TASK STATEMENT — Transcribe this listing exactly; omit the pictures.

AVAILABLE RECORDS —
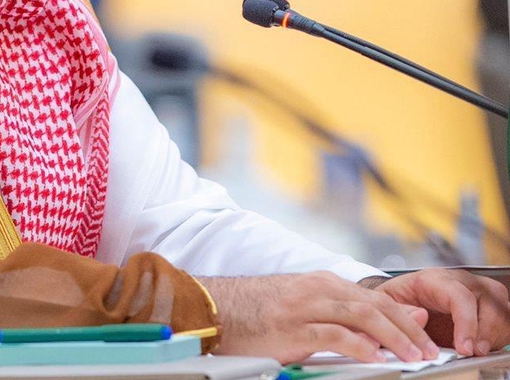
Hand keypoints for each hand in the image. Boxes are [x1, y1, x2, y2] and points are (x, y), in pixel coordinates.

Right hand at [203, 272, 438, 363]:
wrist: (214, 308)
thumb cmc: (255, 311)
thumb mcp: (302, 306)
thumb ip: (341, 312)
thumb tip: (380, 324)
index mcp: (321, 282)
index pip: (376, 299)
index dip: (405, 319)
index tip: (423, 338)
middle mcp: (317, 289)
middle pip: (376, 306)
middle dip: (408, 330)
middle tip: (427, 351)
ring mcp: (305, 307)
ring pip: (363, 317)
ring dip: (394, 338)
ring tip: (412, 357)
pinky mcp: (292, 328)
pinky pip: (335, 335)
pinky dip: (361, 346)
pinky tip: (376, 357)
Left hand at [369, 269, 509, 355]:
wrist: (399, 299)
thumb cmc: (397, 299)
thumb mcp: (387, 302)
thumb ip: (400, 310)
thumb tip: (419, 317)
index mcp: (434, 279)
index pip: (459, 295)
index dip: (466, 322)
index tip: (464, 347)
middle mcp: (460, 282)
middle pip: (488, 300)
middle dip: (484, 330)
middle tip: (473, 351)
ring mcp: (476, 292)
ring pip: (501, 308)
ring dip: (494, 333)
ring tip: (478, 350)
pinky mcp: (485, 307)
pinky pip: (504, 319)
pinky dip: (498, 335)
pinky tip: (482, 344)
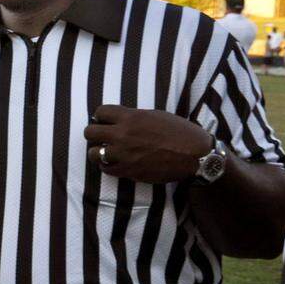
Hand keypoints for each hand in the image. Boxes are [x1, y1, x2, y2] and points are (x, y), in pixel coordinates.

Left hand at [84, 105, 213, 182]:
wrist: (195, 156)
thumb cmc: (179, 133)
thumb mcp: (155, 116)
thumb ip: (133, 117)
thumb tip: (117, 119)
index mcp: (131, 117)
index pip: (100, 112)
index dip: (101, 116)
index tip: (105, 121)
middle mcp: (123, 135)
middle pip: (90, 132)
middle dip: (94, 133)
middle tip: (101, 136)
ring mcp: (124, 154)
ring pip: (92, 153)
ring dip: (97, 151)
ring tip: (105, 151)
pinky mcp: (129, 171)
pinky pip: (106, 169)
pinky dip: (107, 165)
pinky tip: (114, 163)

ANSWER TO THIS PROBLEM —
Hand keypoints for each hand in the image. Boxes are [x1, y1, x2, y2] and points are (x, y), in pixel coordinates.

Right hand at [203, 272, 438, 363]:
wrist: (214, 308)
thumb cmc: (255, 311)
thumb mcp: (302, 306)
thumb ip: (341, 312)
thumb tip: (380, 324)
index mcp: (321, 282)
index pip: (376, 299)
index dip: (405, 319)
index tip: (423, 338)
middle mcp: (317, 289)
middle pip: (376, 306)
middle dip: (408, 330)
middle tip: (427, 351)
ring mcp: (305, 307)
ring pip: (363, 317)
ring dip: (394, 338)
ring tip: (412, 357)
pinky mcp: (292, 328)
pinky pip: (335, 335)
pinky dip: (361, 346)
pinky tip: (376, 357)
Left hand at [369, 269, 509, 355]:
wrist: (399, 299)
thumb cmc: (397, 299)
thumb mcp: (387, 302)
thumb ip: (400, 310)
thumb tip: (419, 317)
index mcp: (434, 279)
index pip: (459, 295)
index dip: (466, 322)
index tip: (464, 347)
middle mcp: (460, 282)
middle pip: (488, 300)
middle dip: (484, 330)
middle tip: (473, 351)
ring mcp: (476, 292)
ring pip: (501, 308)
ring dip: (494, 333)
ring tip: (478, 350)
pinky mcp: (485, 307)
pinky pip: (504, 319)
pinky dip: (498, 335)
pinky tip: (482, 344)
Hand keypoints for each hand in the image. Boxes are [x1, y1, x2, y2] and points are (x, y), in pixel coordinates.

Left hand at [84, 105, 213, 182]:
wrist: (195, 156)
thumb cmc: (179, 133)
thumb mcp: (155, 116)
thumb ip: (133, 117)
thumb tip: (117, 119)
index mcp: (131, 117)
index pip: (100, 112)
index dip: (101, 116)
index tip: (105, 121)
middle mcp: (123, 135)
middle pip: (90, 132)
middle dip: (94, 133)
middle tip: (101, 136)
ring mcp: (124, 154)
ring pip: (92, 153)
ring dip: (97, 151)
ring tip: (105, 151)
pinky mcp: (129, 171)
pinky pip: (106, 169)
pinky dip: (107, 165)
pinky tip: (114, 163)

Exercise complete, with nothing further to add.